To do:
Recreate the listing that follows line for line, without pictures.
══════════════════════════════
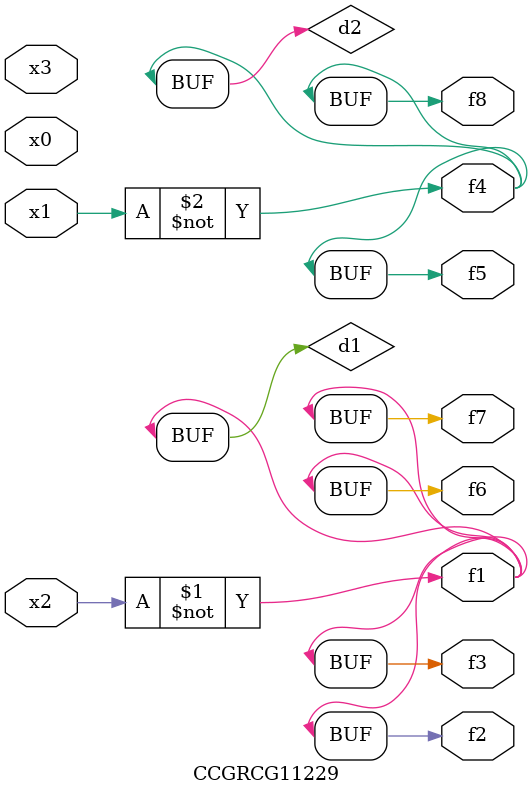
<source format=v>
module CCGRCG11229(
	input x0, x1, x2, x3,
	output f1, f2, f3, f4, f5, f6, f7, f8
);

	wire d1, d2;

	xnor (d1, x2);
	not (d2, x1);
	assign f1 = d1;
	assign f2 = d1;
	assign f3 = d1;
	assign f4 = d2;
	assign f5 = d2;
	assign f6 = d1;
	assign f7 = d1;
	assign f8 = d2;
endmodule

</source>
══════════════════════════════
Exercise output:
<source format=v>
module CCGRCG11229(
	input x0, x1, x2, x3,
	output f1, f2, f3, f4, f5, f6, f7, f8
);

	wire d1, d2;

	xnor (d1, x2);
	not (d2, x1);
	assign f1 = d1;
	assign f2 = d1;
	assign f3 = d1;
	assign f4 = d2;
	assign f5 = d2;
	assign f6 = d1;
	assign f7 = d1;
	assign f8 = d2;
endmodule

</source>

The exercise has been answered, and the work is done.